Ich schlug eine neue Seite auf, da kam sie von hinten, schnappte sich das Notizbuch und meinen Stift und verzog sich wortlos an einen der Tische. Es dauerte. Sie saß da und schrieb in mein Notizbuch, das wie stets dem Bestand meines Vaters entnommen war. Das war schon ein heiliger Akt geworden. Notizbücher im Handel zu kaufen war untersagt, solange mein Vater sie von Großhändlern als Werbegeschenk bekam. BENNINGHAUS, IHR SCHRAUBENHÄNDLER. Während sie schrieb, hörte ich dem Duce zu, oder ich quatschte mit Karlos, keine Ahnung. Es dauerte.

Dann kam sie zurück.

„Ist leer.“

„Was?“

„Der Kuli. Der ist leer.“

Sie reichte ihn mir, was ich komisch fand, wenn er wirklich leer war. Sie suchte in ihrer Jacke.

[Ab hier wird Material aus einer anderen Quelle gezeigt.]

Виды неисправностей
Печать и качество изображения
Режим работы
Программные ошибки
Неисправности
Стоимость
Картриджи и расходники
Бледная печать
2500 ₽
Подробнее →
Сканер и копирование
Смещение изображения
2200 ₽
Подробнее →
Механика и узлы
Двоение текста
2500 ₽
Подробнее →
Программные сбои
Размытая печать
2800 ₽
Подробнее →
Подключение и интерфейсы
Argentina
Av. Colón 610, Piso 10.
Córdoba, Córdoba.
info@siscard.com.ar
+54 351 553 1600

„Ich hab selbst einen, irgendwo.“

Werfe einen Blick in die Handtasche einer Frau und du weißt, mit wem du es zu tun hast, sagt der Volksmund. Nun trug die Gräfin keine Handtasche, als wir uns kennenlernten, doch als sie den Stift suchte, kam ein Radiergummi und ein halbes Hanuta zutage.

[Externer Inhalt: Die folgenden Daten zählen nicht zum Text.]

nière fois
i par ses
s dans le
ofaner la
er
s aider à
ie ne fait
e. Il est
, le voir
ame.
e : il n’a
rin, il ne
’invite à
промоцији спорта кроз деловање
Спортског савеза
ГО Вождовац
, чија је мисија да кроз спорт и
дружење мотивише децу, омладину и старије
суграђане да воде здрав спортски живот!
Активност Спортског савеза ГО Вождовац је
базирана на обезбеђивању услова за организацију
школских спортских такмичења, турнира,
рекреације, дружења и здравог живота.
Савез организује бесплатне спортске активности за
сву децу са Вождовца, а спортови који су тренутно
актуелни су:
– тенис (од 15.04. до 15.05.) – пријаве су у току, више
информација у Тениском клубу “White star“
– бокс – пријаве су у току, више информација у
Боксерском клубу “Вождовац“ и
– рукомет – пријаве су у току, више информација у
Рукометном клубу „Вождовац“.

„Hm. Na, egal. Ich war sowieso fast fertig.“

Ich schaute kurz rein. Eine Seite war vollgeschrieben, in geschwungenen schwärmerischen Buchstaben. Irgendwas von FARCE konnte ich entziffern. DAS LEBEN EINE FARCE. Und: „Ich bin traurig mit großen Augen seit meiner Geburt.“

„Und deine.. Nummer?“ fragte ich.

Es zuckte in ihrem Blick. Als wäre ein Tier durchs Bild gesprungen. Dieser wilde Bruch.. Da stimmte was nicht, verdammt. Hatte sie einen Macker..?

„Du wohnst nicht allein?“

Sie wirkte gehetzt. Auch ich fühlte mich ganz grau. Sie nahm das Buch, das nach einer Mischung aus Messing und AG Backen in der Grundschule roch, und setzte darunter: Konny, die Gräfin. In eckigen Zusatzklammern: Falls. Und die Telefonnummer. Dann nahm sie einen Schluck Bier und rülpste leise.

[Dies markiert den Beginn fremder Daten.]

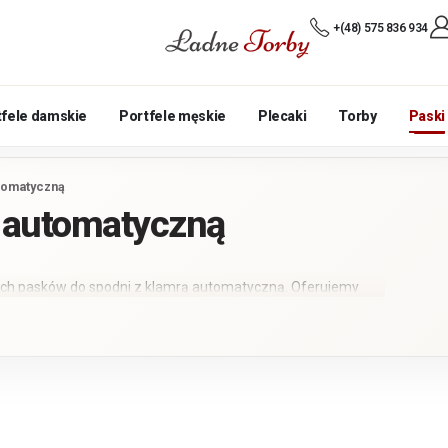
+(48) 575 836 934
tfele damskie
Portfele męskie
Plecaki
Torby
Paski
utomatyczną
ą automatyczną
ych pasków do spodni z klamrą automatyczną. Oferujemy
ą idealnym dodatkiem do każdej męskiej stylizacji. Paski
asze paski są wykonane z najwyższej jakości taśm
rzymałe, ale również odporne na brud i wilgoć. Metalowa
 doskonałe dopasowanie. Dostępne w wielu kolorach i
o idealny wybór dla każdego mężczyzny, który ceni sobie
 jakością i stylem pasków SERGEJ!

„Ich ruf dich an“, drohte ich.

„Ja“, sagte sie.

Sie schaute müde aus. Wunderschön, und sehr müde. Ich hatte die Nummer. Sie unterhielt sich ein paar Takte mit dem Duce, ich holte mir ein großes Bier und ein letztes Pinnchen Retsina. Später drehte ich mich noch mal um. Sie war nicht mehr da. Ich lief durch den sich leerenden Saal, schaute in jeden Winkel, sie war weg. Ich hatte die Nummer.